Between his 1991 debut and a violent death just a handful of years later, the iconic West Coast emcee and rap superstar known as 2Pac released five studio albums, more than a dozen music videos and starred in five movies.
Over that same period, he also survived being shot five times, served nine months in prison for sexual assault and had numerous other run-ins with law enforcement — including a fight where he shot two off-duty cops — and sent his mother to rehab for drug addiction. And in 1996, when his life ended in a barrage of bullets in Las Vegas, 2Pac — who was also largely known by his birth name Tupac Shakur — was in the middle of a raging, cross-country rap rivalry and was engaged to Quincy Jones’ daughter.
That’s a lot of life to pack into just five years.
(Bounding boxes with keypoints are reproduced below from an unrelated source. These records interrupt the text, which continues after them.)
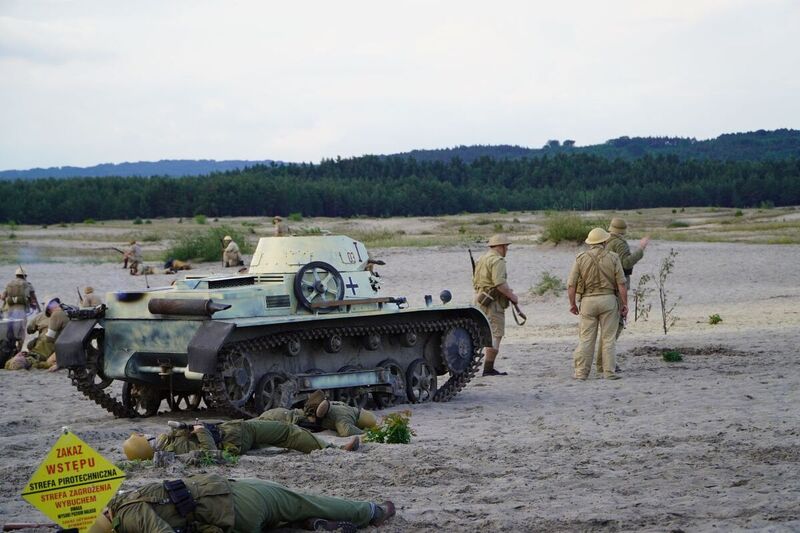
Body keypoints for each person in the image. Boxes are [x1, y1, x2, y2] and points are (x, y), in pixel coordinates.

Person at [88, 473, 395, 533]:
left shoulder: (127, 517)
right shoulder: (130, 511)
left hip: (229, 521)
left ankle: (309, 528)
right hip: (239, 500)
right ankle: (373, 512)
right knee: (309, 502)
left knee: (277, 522)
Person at [122, 419, 360, 461]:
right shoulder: (177, 448)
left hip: (236, 435)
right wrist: (201, 431)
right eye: (141, 438)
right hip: (240, 434)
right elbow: (211, 456)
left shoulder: (169, 442)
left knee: (280, 433)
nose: (143, 434)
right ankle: (333, 450)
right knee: (287, 432)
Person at [567, 228, 628, 381]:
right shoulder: (613, 257)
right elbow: (621, 284)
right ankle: (609, 372)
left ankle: (581, 373)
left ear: (590, 243)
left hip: (588, 301)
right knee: (608, 338)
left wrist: (572, 304)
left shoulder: (580, 258)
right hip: (608, 300)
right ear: (605, 241)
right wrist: (624, 304)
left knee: (586, 339)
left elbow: (571, 285)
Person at [472, 234, 519, 376]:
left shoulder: (482, 259)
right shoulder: (498, 261)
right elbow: (499, 283)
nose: (507, 250)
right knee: (496, 334)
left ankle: (485, 367)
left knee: (482, 333)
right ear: (501, 247)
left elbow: (475, 281)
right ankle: (488, 368)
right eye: (506, 246)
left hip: (480, 299)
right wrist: (512, 297)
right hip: (493, 302)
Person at [606, 217, 650, 341]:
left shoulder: (605, 241)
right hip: (618, 284)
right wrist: (641, 249)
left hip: (605, 283)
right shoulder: (619, 243)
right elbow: (626, 263)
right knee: (618, 320)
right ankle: (608, 350)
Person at [301, 390, 378, 437]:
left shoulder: (341, 417)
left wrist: (364, 433)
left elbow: (346, 432)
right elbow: (346, 432)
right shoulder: (340, 414)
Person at [1, 267, 39, 352]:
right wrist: (34, 306)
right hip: (21, 311)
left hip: (9, 312)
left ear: (16, 275)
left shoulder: (9, 284)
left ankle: (9, 349)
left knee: (9, 331)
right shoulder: (27, 284)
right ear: (25, 275)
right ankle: (19, 350)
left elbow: (3, 297)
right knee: (21, 332)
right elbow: (33, 299)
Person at [28, 296, 68, 370]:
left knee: (44, 362)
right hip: (69, 343)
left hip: (59, 345)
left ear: (48, 310)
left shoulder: (54, 314)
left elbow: (49, 337)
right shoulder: (67, 311)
It’s also a lot to pack into a movie.
And although Hollywood has succeeded many times in re-telling complex, fast-paced tales like that of Shakur's tumultuous yet brief 25 years on the planet, the new biopic about his life, All Eyez on Me, fails fast and hard to show all that he was to hip-hop culture and the black community.
Instead of capturing the stark contradictions and duality of Shakur’s existence as a gun-toting, womanizing gangster and that of a pro-black poet/activist looking to lift up his community, the movie — released June 16, which would have been his 46th birthday — is little more than a watered-down, bland chronology of his life that’s plagued by equal parts under- and over-acting.
Opening with a prison interview with a Rolling Stone reporter, the film uses that setting as a backdrop to anchor flashbacks from Shakur’s life as he pushes through life difficulties such as having the FBI raid his childhood home on Christmas day and being shuffled around the country with his sister as his mother begins to slip away just as he is launching his rap career.
While there are a few good parts, such as reenactments of concerts and recording studio scenes, details like bad lip-syncing from Demetrius Shipp Jr., who plays Shakur, and overzealous acting by Danai Gurira, who plays his mother, tend to distract from the film.
And rather than trying to pack in every fight and feud he had from birth to death, director Benny Boom should have cherry-picked and dug into the pivotal points of Shakur’s life, such as the interactions with his mother or the struggle with friend-turned-enemy and fellow rapper Notorious B.I.G., to establish meaningful milestones.
What’s troubling about this flat attempt at capturing Shakur’s life is that recent rap biopics — for example, Notorious, about the life and death of B.I.G., and Straight Outta Compton, about the pioneering gangster rap group N.W.A. — were so well executed — we know it can be done.
In the end, fans are better off with the autobiography ‘Pac left us in his music and the many on- and off-camera interviews he did in the short time we had him.